Macau Turnaround Could Have Casino Stocks On Track

Macau Turnaround Could Have Casino Stocks On Track

Some long-hoped-for stabilization in the world’s largest gaming hub has been good news for those investing in casino stocks.

As Barron’s noted recently, analysts at Credit Suisse finally found some “green shoots” in the May gaming data from the Chinese island of Macau – specifically, that VIP gaming revenue rose 3 percent, VIP “rolling” rose 7 percent, and most importantly, mass gaming was up 9 percent.

“Mass revenue was quite decent, even after considering [the] labour day holiday in May and an extra calendar day,” wrote the analysts, who have been very cautious towards the sector, according to Barron’s.

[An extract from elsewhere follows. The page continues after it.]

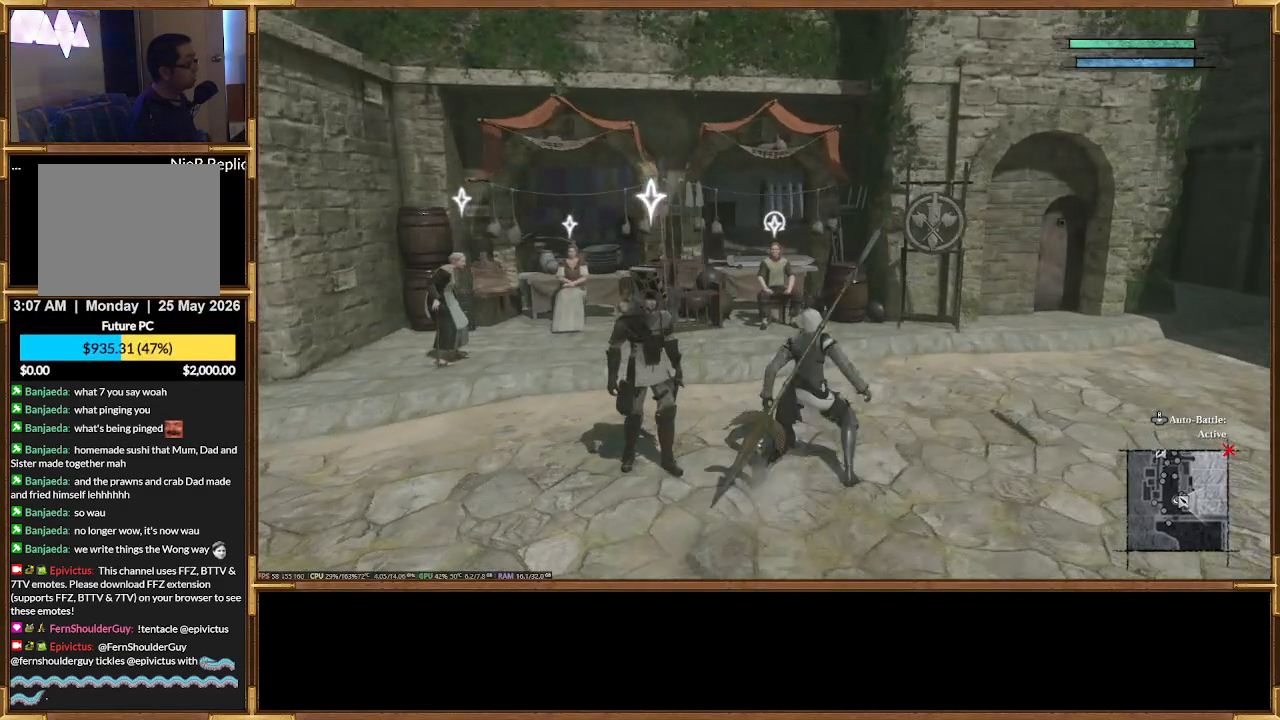
{"dt_ms": 500, "buttons": [], "events": []}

In addition, Credit Suisse said that mainland tourist arrivals seem to be improving too:

“The pace of mainland visitation number decline has also narrowed in April to -6 percent (vs. March -13.5 percent YoY). We highlighted in our earlier piece that Macau was hurt by the slower visitation in Hong Kong. We believe the impact is gradually fading. In fact, recent data shows that the Chinese visitation also improved 7.2 percent YoY during 1-24 May in Hong Kong. As the mainland Chinese visitation trend between Hong Kong and Macau has strong correlation, we believe a better trend in Hong Kong should bode well for Macau.”

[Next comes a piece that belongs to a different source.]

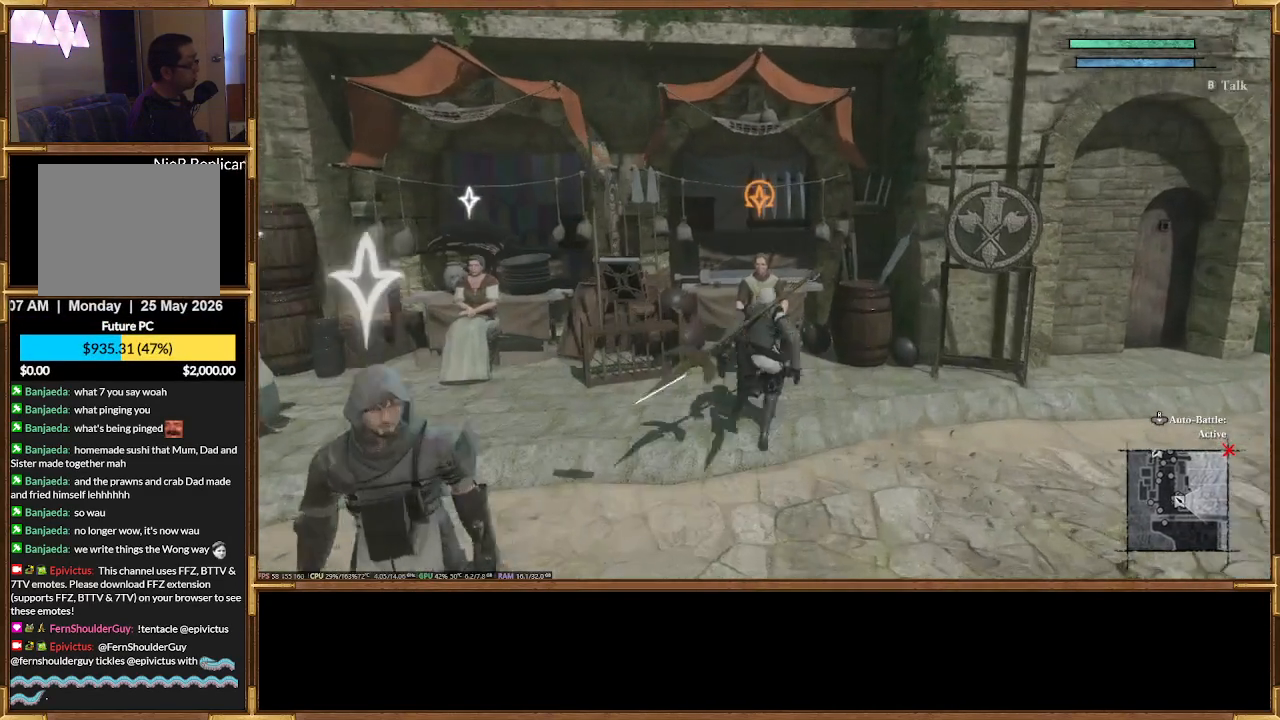
{"dt_ms": 500, "buttons": [], "events": [[67, "CIRCLE", "down"], [167, "CIRCLE", "up"]]}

The stocks of several casino operators with significant operations in Macau jumped on the news, which has helped stabilize the sector overall. The Casino Gambling motif is up 0.1 percent in the past month. In that same time, the S&P 500 is flat.

Over the past year, the motif has decreased 14.5 percent; the S&P 500 has risen 8.2 percent.

Holding steady on revenue losses would undoubtedly be reassuring to investors who have had a tough year in this space. As a piece by Trefis analysts recently pointed out, names like Wynn Gaming have fallen as much as 50 percent in the past year amid the anti-graft measures taken by the Chinese government.

Moreover, Beijing wants Macau to diversify its economy, which is largely dependent on gambling, said. As a result, gaming revenues have been declining for 12 straight months on the island.

Now, however, Trefis sees the latest data from Macau showing gains across all segments and indicative of early signs of recovery there. The analysts believe that growth in Mainland China visitors and China personal disposable income will spur gaming demand, which in turn will catalyze stocks like Wynn Resorts, Limited (NASDAQ: WYNN).

Next month’s data will likely have a lot to do with how extended of a rally the sector can sustain.